Assigned task A:
Return the part of the sparse Merkle tree text starting with "One computes the" and going on through "on the right.", copied word for word.
Assigned task B:
Report each line in the records that contains the string "crise".

Simple Smt

Understanding the finer details of how the Storage state machine operates requires a good grasp of the way the zkProver's sparse Merkle trees (SMTs) are constru

Understanding the finer details of how the Storage state machine operates requires a good grasp of the way the zkProver's sparse Merkle trees (SMTs) are constructed. This document explains how these SMTs are built.

Consider key-value pair based binary SMTs. The focus here is on explaining how to construct an SMT that represents a given set of key-value pairs. And, for the sake of simplicity, we assume 8-bit key-lengths.

A NULL or empty SMT has a zero root. That is, it has no key and no value recorded in it. Similarly, a zero node or NULL node refers to a node that carries no value.

A binary SMT with one key-value pair

A binary SMT with a single key-value pair $(K_{\mathbf{a}}, \text{V}_{\mathbf{a}})$ , is built as follows.

Suppose that $K_{\mathbf{a}} = 11010110$ . In order to build a binary SMT with this single key-value $(K_{\mathbf{a}}, \text{V}_{\mathbf{a}})$ ,

One computes the hash $\mathbf{H}( \text{V}_{\mathbf{a}})$ of the value $\text{V}_{\mathbf{a}}$ ,
Sets the leaf $\mathbf{L}_{\mathbf{a}} := \mathbf{H}( \text{V}_{\mathbf{a}})$ ,
Sets the sibling leaf as a NULL leaf, simply represented as " $\mathbf{0}$ ",
Computes the root as $\mathbf{root}_`{a0}` = \mathbf{H}(\mathbf{L}_{\mathbf{a}} \| \mathbf{0} )$ , with the leaf $\mathbf{L}_{\mathbf{a}}$ on the left because the $\text{lsb}(K_{\mathbf{a}}) = 0$ . That is, between the two edges leading up to the root, the leaf $\mathbf{L}_{\mathbf{a}}$ is on the left edge, while the NULL leaf " $\mathbf{0}$ " is on the right.

Entries supplied:
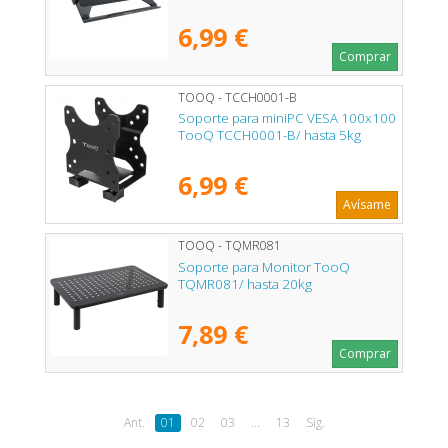
6,99 €
Comprar
TOOQ - TCCH0001-B
Soporte para miniPC VESA 100x100
TooQ TCCH0001-B/ hasta 5kg
6,99 €
Avísame
TOOQ - TQMR081
Soporte para Monitor TooQ
TQMR081/ hasta 20kg
7,89 €
Comprar
Ant.
01
02
03
...
13
Sig.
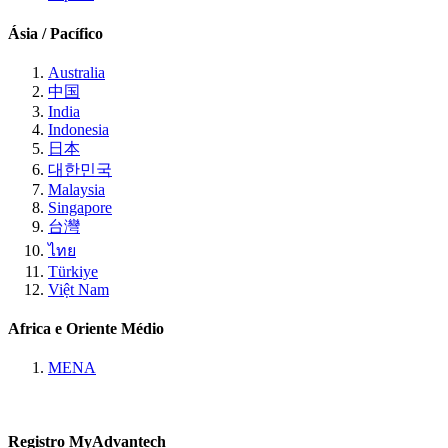
Ásia / Pacífico
Australia
中国
India
Indonesia
日本
대한민국
Malaysia
Singapore
台灣
ไทย
Türkiye
Việt Nam
Africa e Oriente Médio
MENA
Registro MyAdvantech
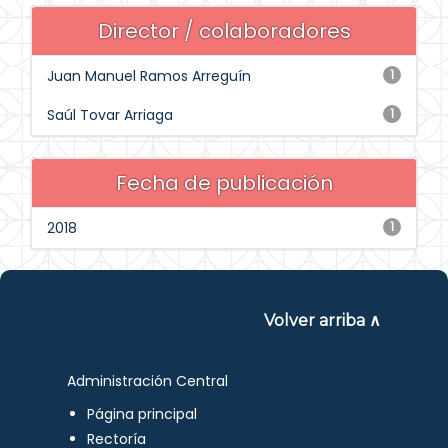
Director / colaboradores
Juan Manuel Ramos Arreguín
1
Saúl Tovar Arriaga
1
Fecha de publicación
2018
1
Volver arriba ∧
Administración Central
Página principal
Rectoría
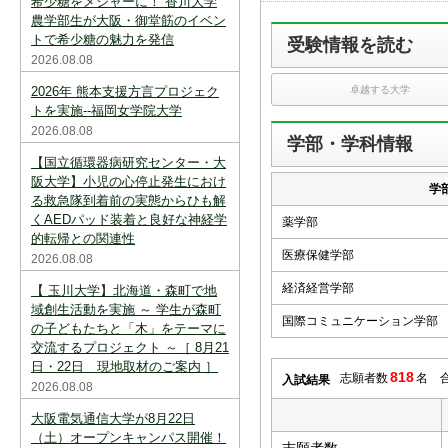
希少糖をメジャーに！ 香川大学
スを中断すると消えてしまいます。ご注意
下さい。
農学部生が大阪・御堂筋のイベン
トで希少糖の魅力を発信
受験情報を読む
※現在登録されている大学はありません。
2026.08.08
※「資料請求カート」に登録できる学校は
2026年 熊本支援方言プロジェク
卓越する大学
20校までです。
トを実施--福岡女学院大学
2026.08.08
学部・学科情報
【国立循環器病研究センター・大
阪大学】小児の心停止発生におけ
学
る救急隊到着前の実態からひも解
くAEDパッド装着と良好な神経学
薬学部
的転帰との関連性
医療保健学部
2026.08.08
経済経営学部
【 玉川大学】北海道・森町で地
域創生活動を実施 ～ 学生が森町
国際コミュニケーション学部
の子どもたちと「木」をテーマに
交流するプロジェクト ～［ 8月21
日・22日 現地取材のご案内 ］
818
志願者数
名 
入試結果
2026.08.08
大阪電気通信大学が8月22日
（土）オープンキャンパス開催！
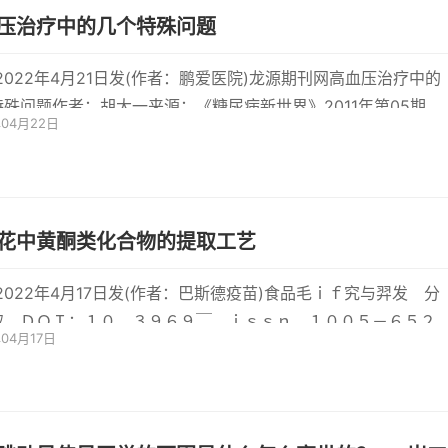
压治疗中的几个特殊问题
-2022年4月21日发(作者：鹏爱医院)龙源期刊网高血压治疗中的
特殊问题作者：胡大一来源：《糖尿病新世界》2011年第05期胡
年04月22日
●北京大学
花中黄酮类化合物的提取工艺
-2022年4月17日发(作者：巴斯德疫苗)食品毛ｉｆ究与羿发 分
取 ＤＯＩ：１０．３９６９￣．ｉｓｓｎ．１００５－６５２
年04月17日
２０１３．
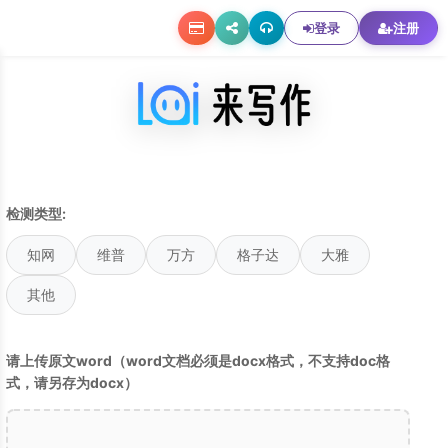
登录
注册
检测类型:
知网
维普
万方
格子达
大雅
其他
请上传原文word（word文档必须是docx格式，不支持doc格
式，请另存为docx）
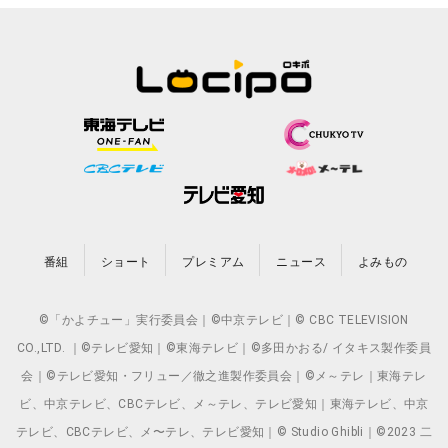
番組
ショート
プレミアム
ニュース
よみもの
©「かよチュー」実行委員会｜©中京テレビ｜© CBC TELEVISION
CO.,LTD. ｜©テレビ愛知｜©東海テレビ｜©多田かおる/ イタキス製作委員
会｜©テレビ愛知・フリュー／徹之進製作委員会｜©メ～テレ｜東海テレ
ビ、中京テレビ、CBCテレビ、メ～テレ、テレビ愛知｜東海テレビ、中京
テレビ、CBCテレビ、メ〜テレ、テレビ愛知｜© Studio Ghibli｜©2023 二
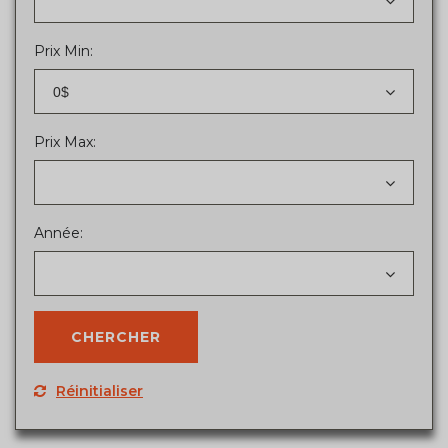
Prix Min:
0$
Prix Max:
Année:
Réinitialiser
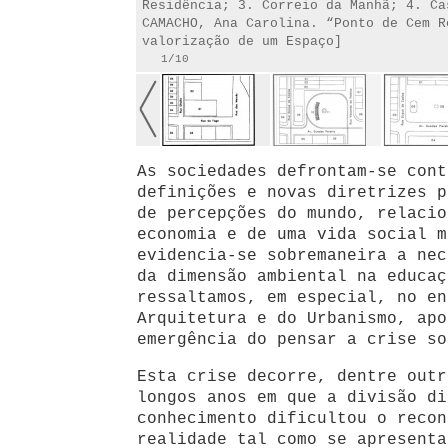
Residência; 3. Correio da Manhã; 4. Ca
CAMACHO, Ana Carolina. “Ponto de Cem R
valorização de um Espaço]
1/10
As sociedades defrontam-se cont
definições e novas diretrizes p
de percepções do mundo, relacio
economia e de uma vida social m
evidencia-se sobremaneira a nec
da dimensão ambiental na educaç
ressaltamos, em especial, no en
Arquitetura e do Urbanismo, apo
emergência do pensar a crise so
Esta crise decorre, dentre outr
longos anos em que a divisão di
conhecimento dificultou o recon
realidade tal como se apresenta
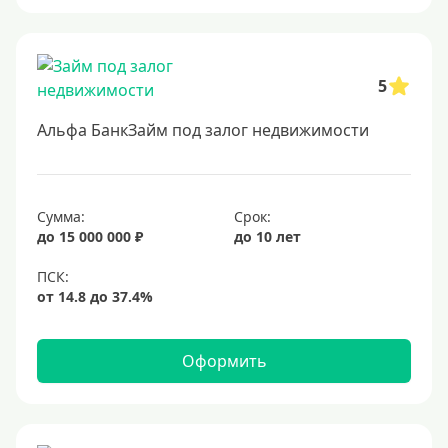
5
Альфа БанкЗайм под залог недвижимости
Сумма:
Срок:
до 15 000 000 ₽
до 10 лет
Оформить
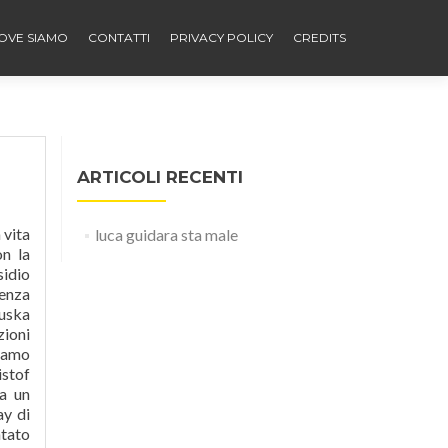
OVE SIAMO
CONTATTI
PRIVACY POLICY
CREDITS
ARTICOLI RECENTI
on finirà mai, andando ad alimentare quel sottobosco di discorsi da bar pieni di complottismi e giustizia spicciola. Dâaccordo con Veruska, ho preso un appartamento dove stare di tanto in tanto. Che storia è stata? Qual è il momento della presa di coscienza? Dopo, cosâè successo? The Caribbean island nation of Saint Lucia is located in the eastern Caribbean Sea in the Less
luca guidara sta male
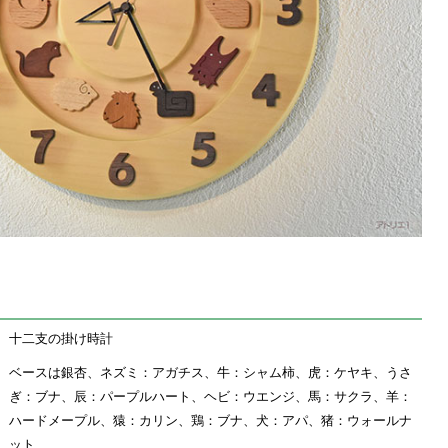
十二支の掛け時計
ベースは銀杏、ネズミ：アガチス、牛：シャム柿、虎：ケヤキ、うさ
ぎ：ブナ、辰：パープルハート、ヘビ：ウエンジ、馬：サクラ、羊：
ハードメープル、猿：カリン、鶏：ブナ、犬：アパ、猪：ウォールナ
ット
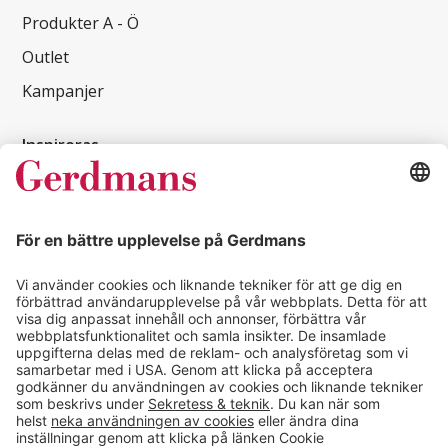
Produkter A - Ö
Outlet
Kampanjer
Inspireras
Kundcase
Magasin
Läsvärt
Kontakt
info@gerdmans.se
0433-740 80
Kundservice öppettider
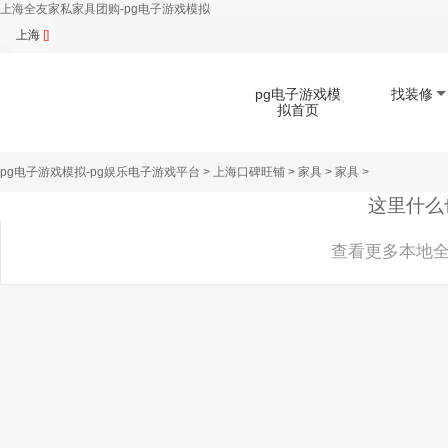
上海全友家私家具团购-pg电子游戏模拟
上海
[]
pg电子游戏模
找装修
拟首页
pg电子游戏模拟-pg娱乐电子游戏平台
>
上海口碑旺铺
>
家具
>
家具
>
扫码下载app
这里什么
查看更多本地全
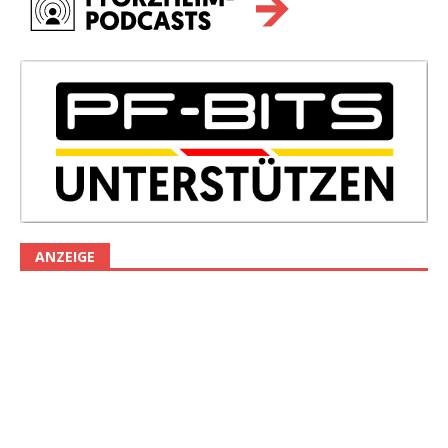
ANZEIGE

Your response A:
One computes the hash $\mathbf{H}( \text{V}_{\mathbf{a}})$ of the value $\text{V}_{\mathbf{a}}$ ,
Sets the leaf $\mathbf{L}_{\mathbf{a}} := \mathbf{H}( \text{V}_{\mathbf{a}})$ ,
Sets the sibling leaf as a NULL leaf, simply represented as " $\mathbf{0}$ ",
Computes the root as $\mathbf{root}_`{a0}` = \mathbf{H}(\mathbf{L}_{\mathbf{a}} \| \mathbf{0} )$ , with the leaf $\mathbf{L}_{\mathbf{a}}$ on the left because the $\text{lsb}(K_{\mathbf{a}}) = 0$ . That is, between the two edges leading up to the root, the leaf $\mathbf{L}_{\mathbf{a}}$ is on the left edge, while the NULL leaf " $\mathbf{0}$ " is on the right.

Your response B:
emergência do pensar a crise so
Esta crise decorre, dentre outr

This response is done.